Investor appetite for woke corporatism has its limits and it usually begins with a declining share price. For further proof, look at what’s going down at Disney.
For years the “House of Mouse” was the epicenter of political correctness. Investors largely ignored this circus (including a same-sex kissing scene in children’s programming) because Disney’s stock soared.
No longer. After longtime CEO Bob Iger retired in 2020, successor Bob Chapek proved to be far less adept as a manager and a seller of wokeness. Pandemic theme-park closures didn’t help. Plus he was also crushed by Florida Gov. Ron DeSantis for opposing a law that prevented schools from teaching sex ed to 6-year-olds and lost Disney’s special tax status.
Much of his programming turned out to be a dud and his streaming strategy floundered. Disney’s stock collapsed so much that Chapek was shown the door just about two years into the job.
Iger, 71, made his return to right the ship and got more grief. His stock has largely flatlined because costs are up and streaming remains in limbo, eating into revenues and profits.
A duo of nettlesome activist investors are now circling the company like vultures. Dan Loeb’s Third Point and Nelson Peltz’s Trian Partners are unlike passive fund managers in that they use their ownership positions to advocate for changes they believe will lead immediately to a higher share price, current management be damned.
Both have big stakes in Disney and, for starters, both want Iger to focus less on programming that appeals to AOC and more on stuff that appeals to Middle America,. They want a coherent streaming strategy, cost cuts and much more.
Peltz, in particular, should make Disney and Iger squirm. He preaches “constructive engagement” with companies he’s targeting, but he’s a longtime critic of Iger and has a significant, $940 million stake in the stock that he will likely add to as he gears up for war. Meanwhile, look what he did at GE: He defenestrated CEO Jeff Immelt just two years after acquiring shares because he believed Immelt couldn’t make his numbers and the stock floundered.
Immelt’s successor went bye-bye about a year later for the same reason. Current management installed by Peltz is in the process of breaking up what was one of the biggest conglomerates in US history.

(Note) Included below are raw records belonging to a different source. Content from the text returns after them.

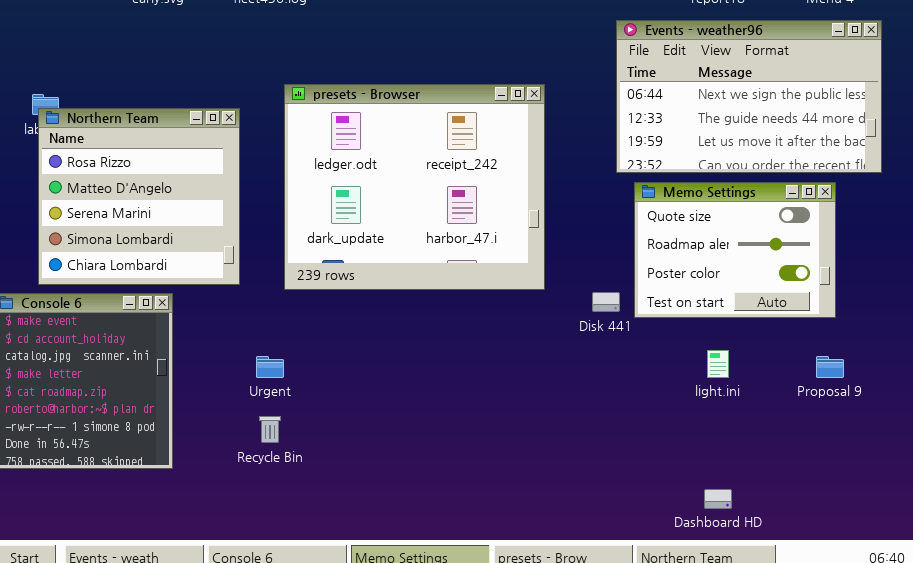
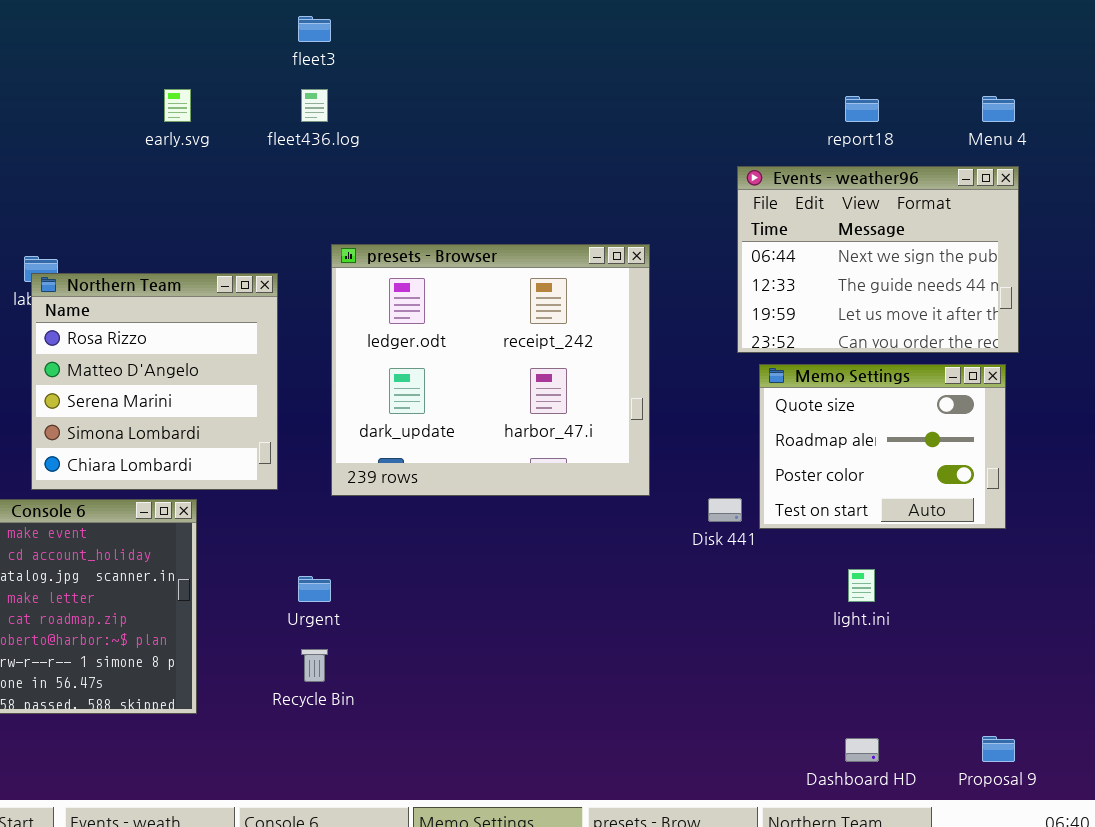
Events - weather96: [616,20,882,173] -> [737,166,1019,353], resized
Proposal 9: [816,356,844,378] -> [982,736,1015,762], moved

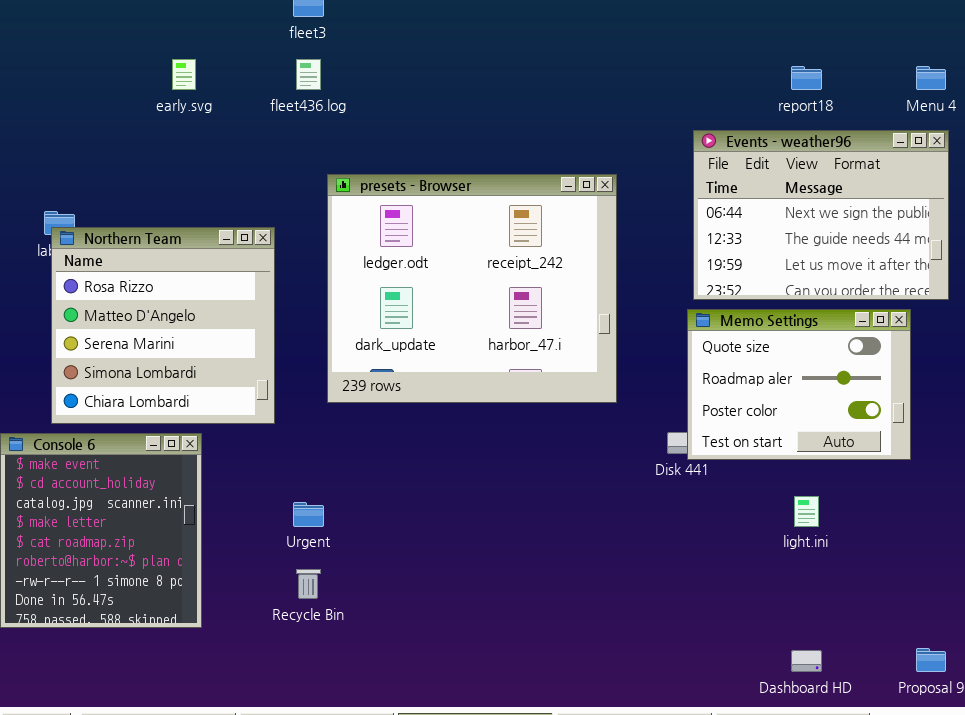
presets - Browser: [331,244,650,496] -> [327,174,617,403], moved
Memo Settings: [759,364,1006,529] -> [687,309,911,460], moved

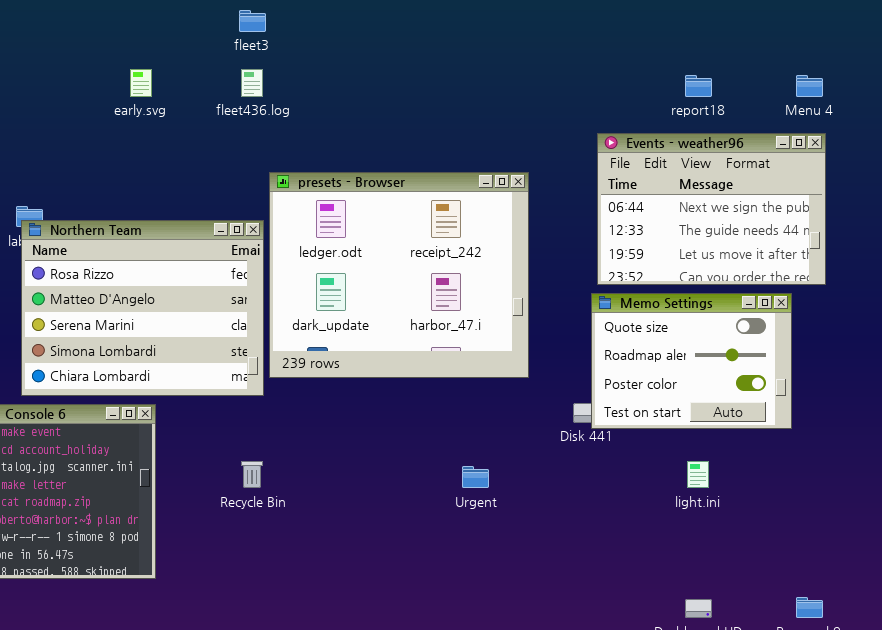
Northern Team: [51,227,275,424] -> [21,220,264,396], resized
Urgent: [293,502,324,527] -> [462,466,489,488], moved
Recycle Bin: [296,569,321,599] -> [241,461,263,488], moved

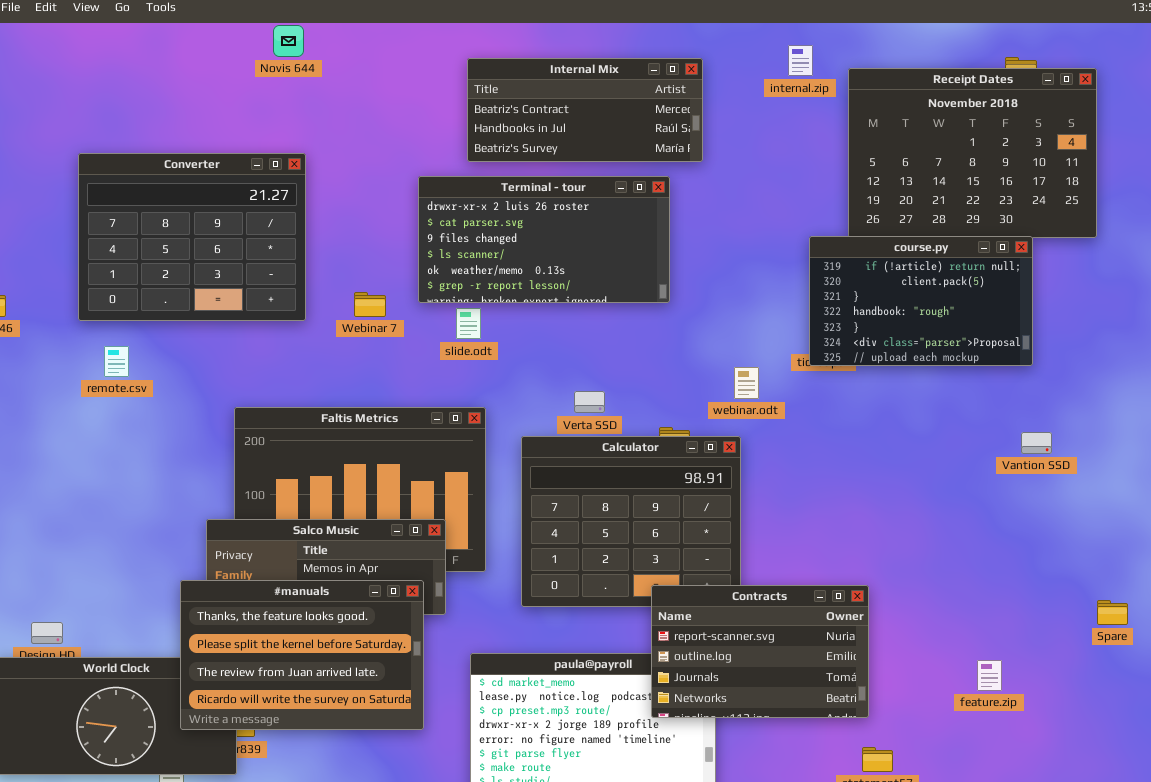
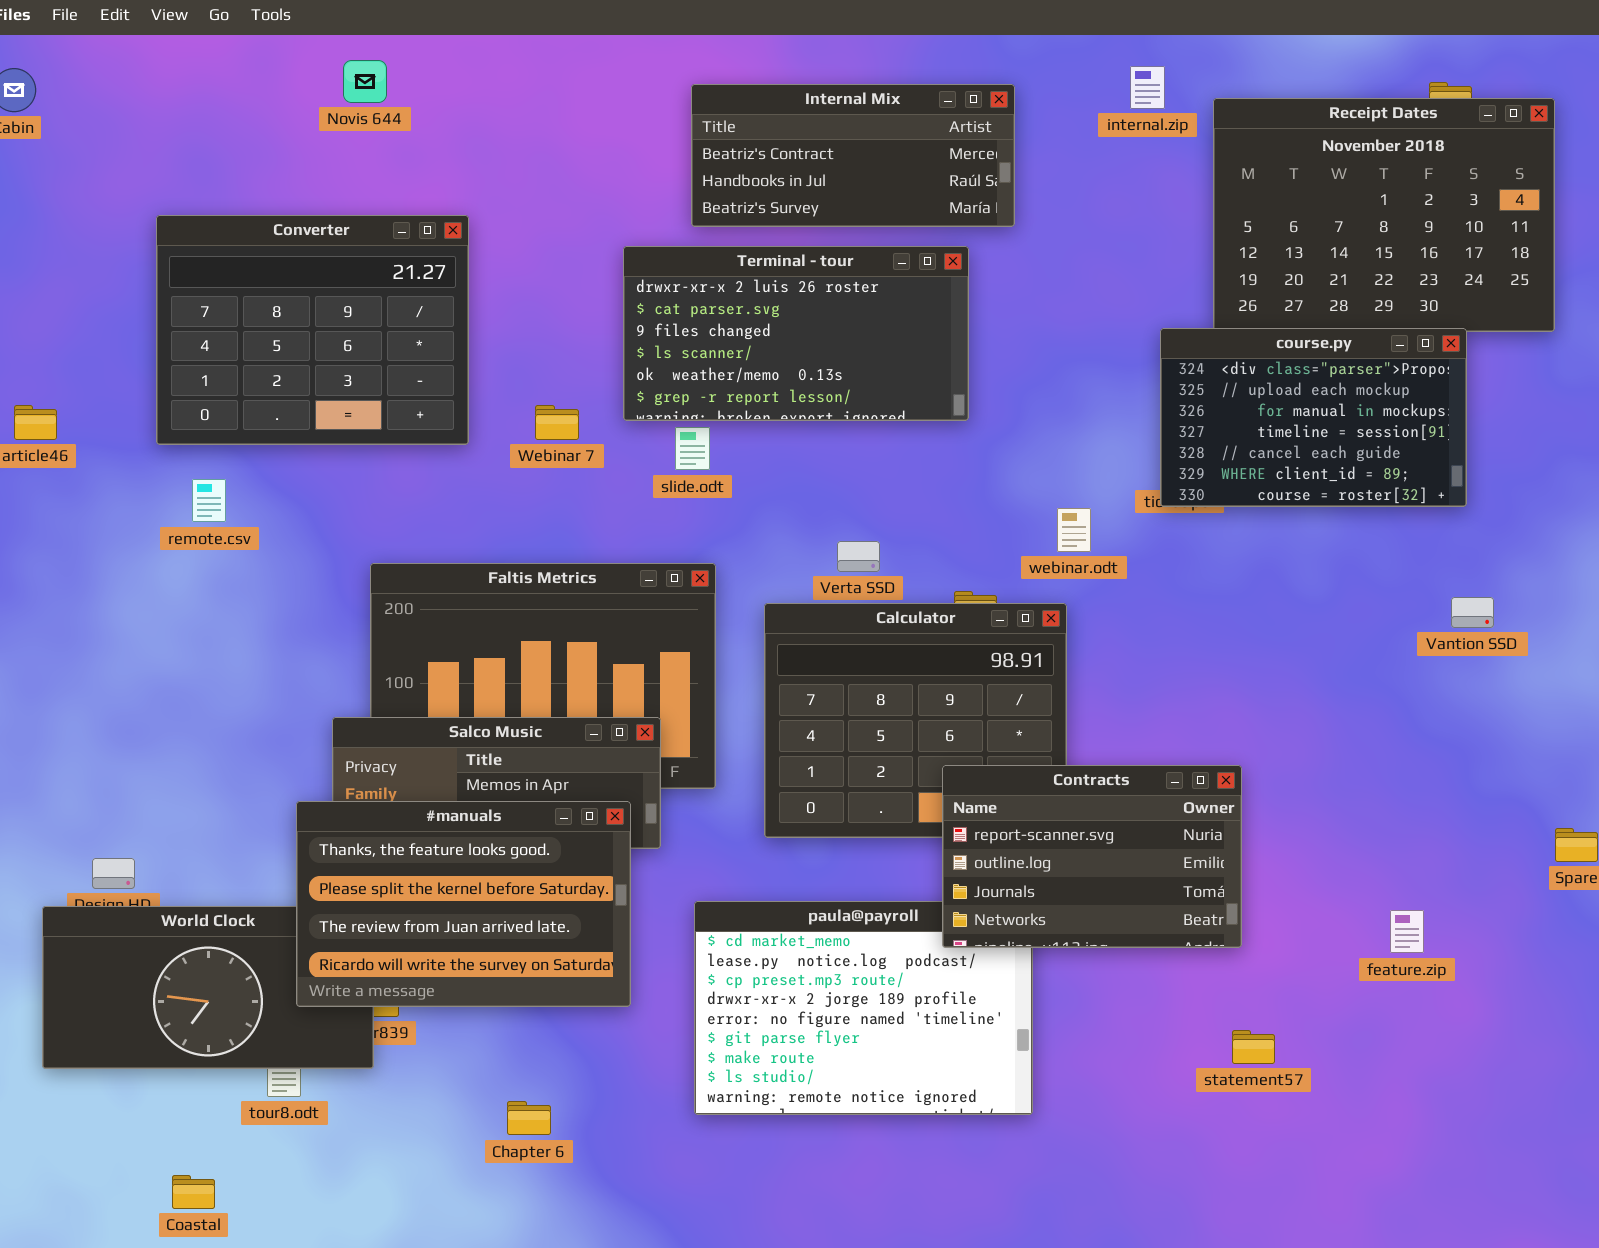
Novis 644: [273,25,304,57] -> [343,60,387,103], moved
course.py: [809,236,1033,366] -> [1160,328,1467,507], scrolled down 5 rows
Contracts: [651,585,869,718] -> [942,765,1242,948], moved

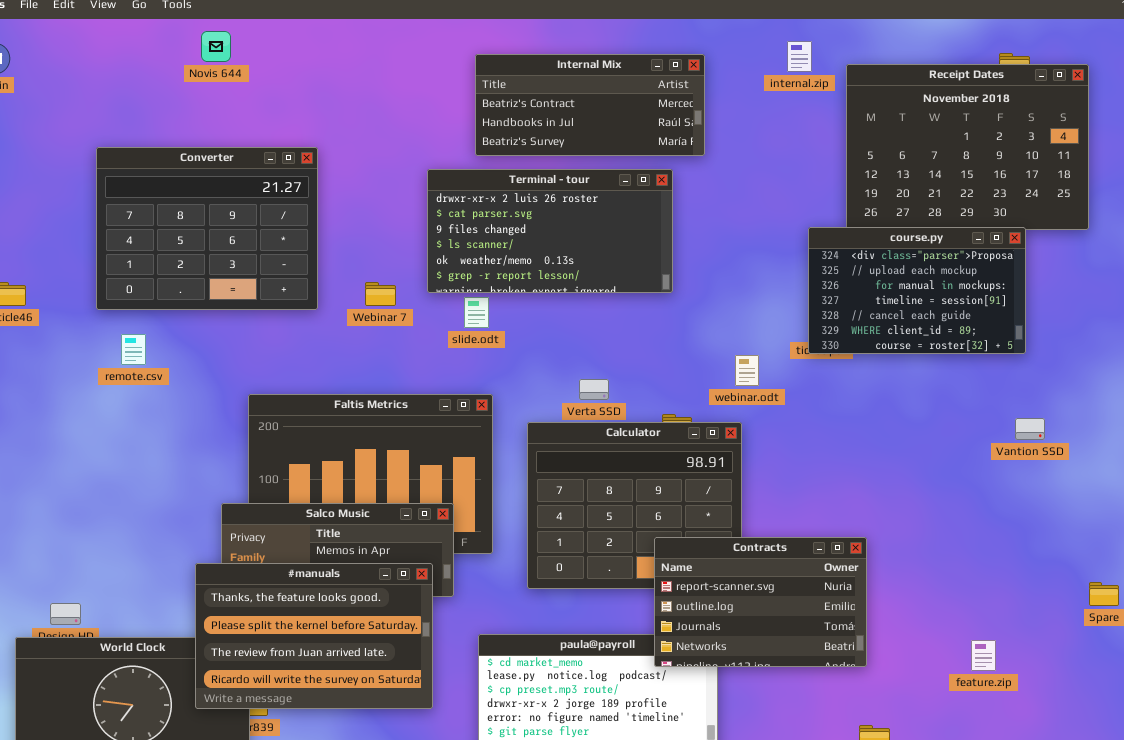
Novis 644: [343,60,387,103] -> [201,31,231,62], moved

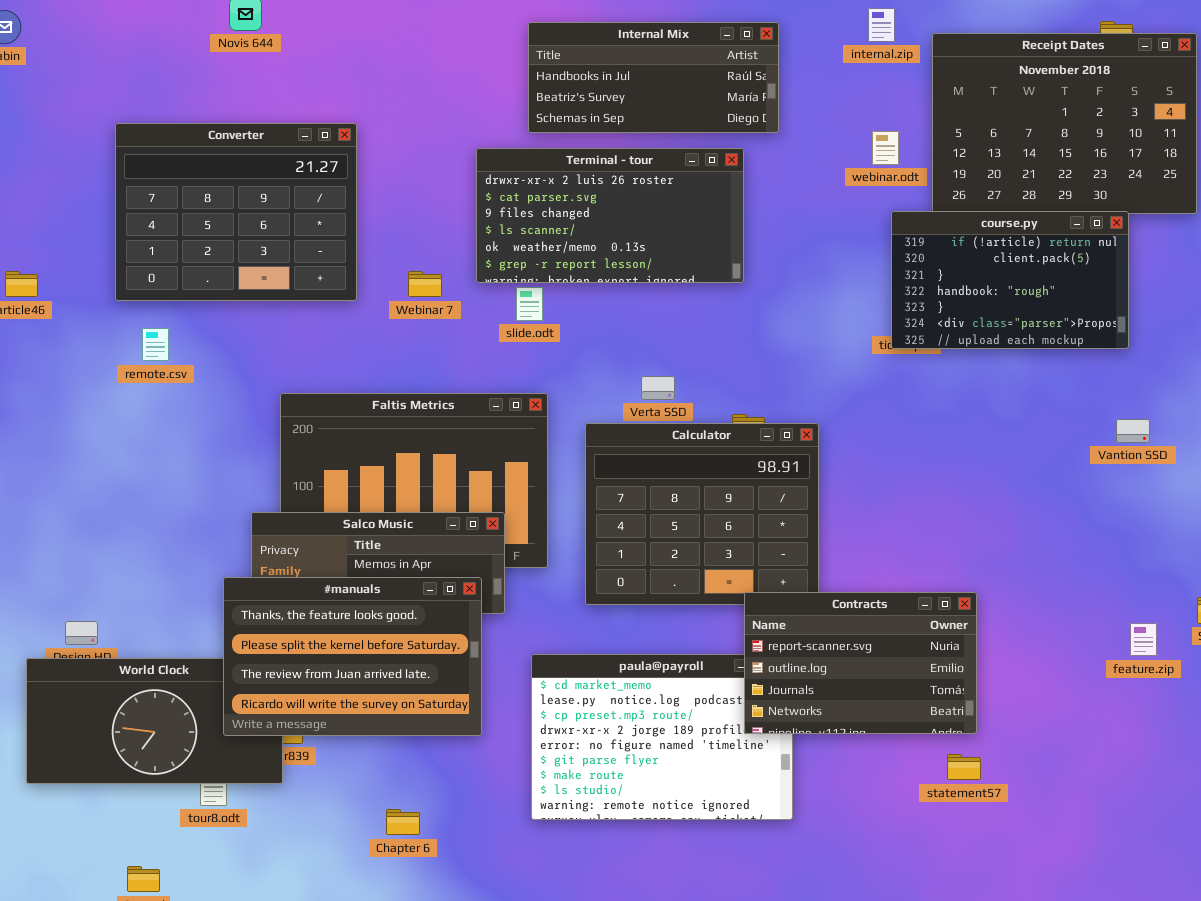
Internal Mix: [475,54,705,156] -> [528,22,779,133], scrolled down 1 row
course.py: [808,227,1026,354] -> [891,211,1129,349], scrolled up 5 rows
webinar.odt: [735,355,759,386] -> [872,131,899,165], moved
Contracts: [654,537,867,667] -> [744,592,977,734], moved
feature.zip: [971,640,996,671] -> [1130,623,1157,656], moved

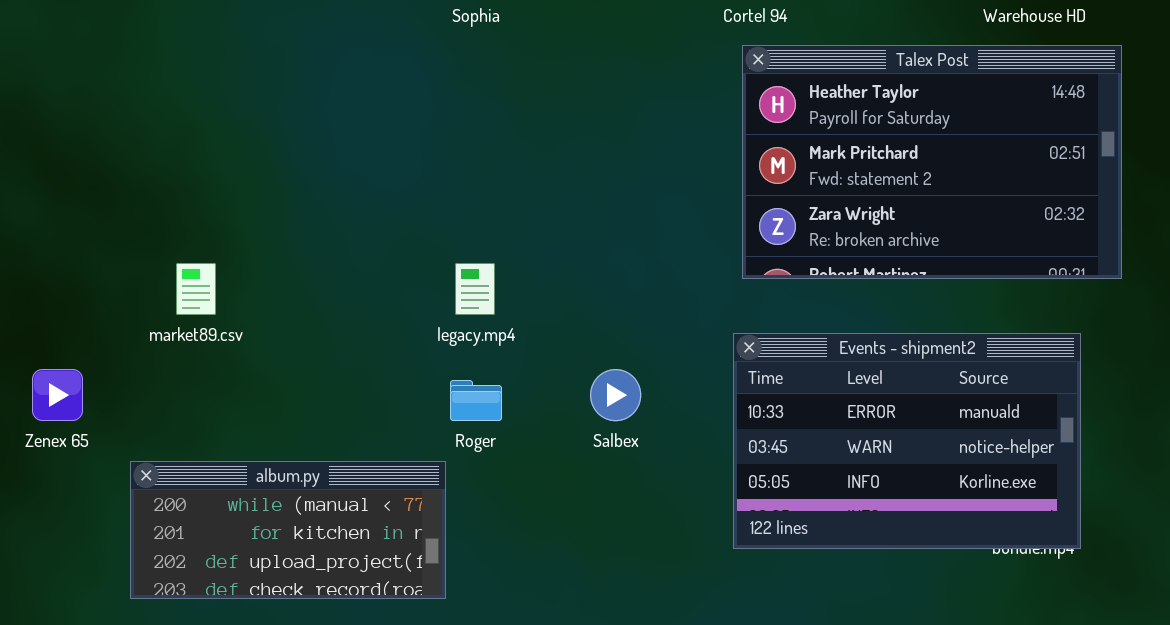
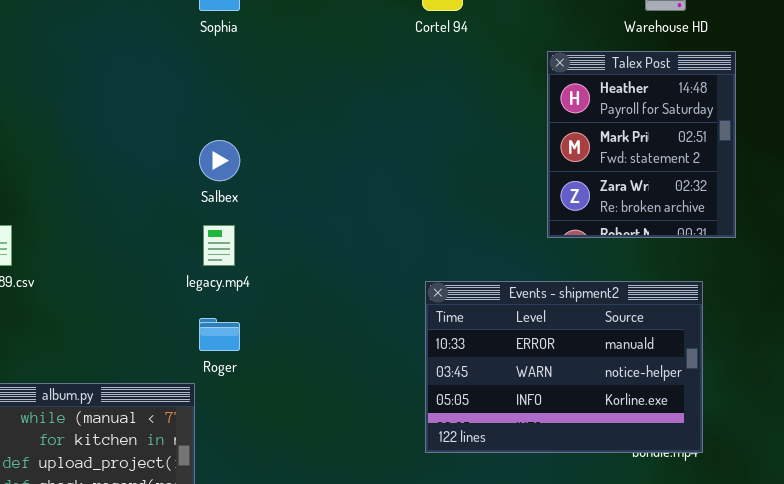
Talex Post: [742,45,1122,279] -> [547,51,736,238], resized
Salbex: [590,369,641,421] -> [199,140,240,181], moved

OK, Peltz often gets his way and isn’t known for his patience when his money is being wasted away as it was at GE. A boardroom battle for the ages is certain now that Peltz demanded a board seat and Iger told him to pound sand. Iger is about to up the ante, I am told, by filing a preliminary proxy to explain why he thinks Peltz is unqualified for the seat.
So far, Peltz says he doesn’t want to pull a GE on Disney and break it up, and Iger can stay as CEO for the next two years. But based on his history, Peltz won’t stand for getting the stiff-arm if Disney’s stock doesn’t start to move higher and fast.
That could mean, in addition to everything else on Peltz’s wish list, the shedding of Disney’s so-called “noncore assets” to boost profits. Bankers tell me sales of Disney’s sports cable network ESPN, and maybe all of its ABC television network, are on the table and a real possibility to appease Peltz’s desire for a higher stock price.
Also most certainly on the table is Iger’s job if he doesn’t make his numbers.
DJ Solly’s last dance?
Never before has such a well-telegraphed, fairly routine round of layoffs on Wall Street created a bigger stir. But it seems nothing goes down quietly when it has David Solomon’s fingerprints on it.
Solomon, as this column has pointed out, is the beleaguered CEO of Goldman Sachs. He’s a polarizing figure inside the prestigious white-shoe investment bank — and it goes beyond his internally controversial side hustle as a DJ during the summer Hamptons party scene.
A contingent of top partners want him out, and they might get their way if they can leak enough bad stuff to embarrass the Goldman board to make a change.
Just as Solomon was poised to announce a hardly draconian, approximately 6% culling of its staff (dubbed “David’s Demolition Day”), The Post’s Lydia Moynihan reported that Solomon callously ended Goldman’s free coffee perk.
It will take more than a few leaks to can Solomon, but they are symptoms of a weak management hand. And they can ultimately be deadly at a place like Goldman, with its “Game of Thrones” management upheavals.
The culture of Goldman is one of constant struggle for power between the traders and investment bankers. When one side controls the balance sheet and the other side is in power, change isn’t far off.
Recall how trader Jon Corzine (a future New Jersey senator and governor) was replaced at the top following a banking coup led by lead banker Hank Paulson (a future treasury secretary). Traders Lloyd Blankfein and Gary Cohn nudged out Paulson & Co. when trading profits soared; Solomon, a longtime banker, prodded out Blankfein during a deal boom.
Solomon now finds himself in the middle of the Goldman CEO dance amid higher trading revenues, a slowdown in deals and the near-collapse of his foray into retail banking. For him there’s a couple of ways out: Pray for more deals and fast (difficult). Or finally find a merger partner that I am told he’s been waiting to seize upon when asset values decline.
The right merger (with Goldman being the official acquirer) will also probably keep Solomon in his job for as long as he wants.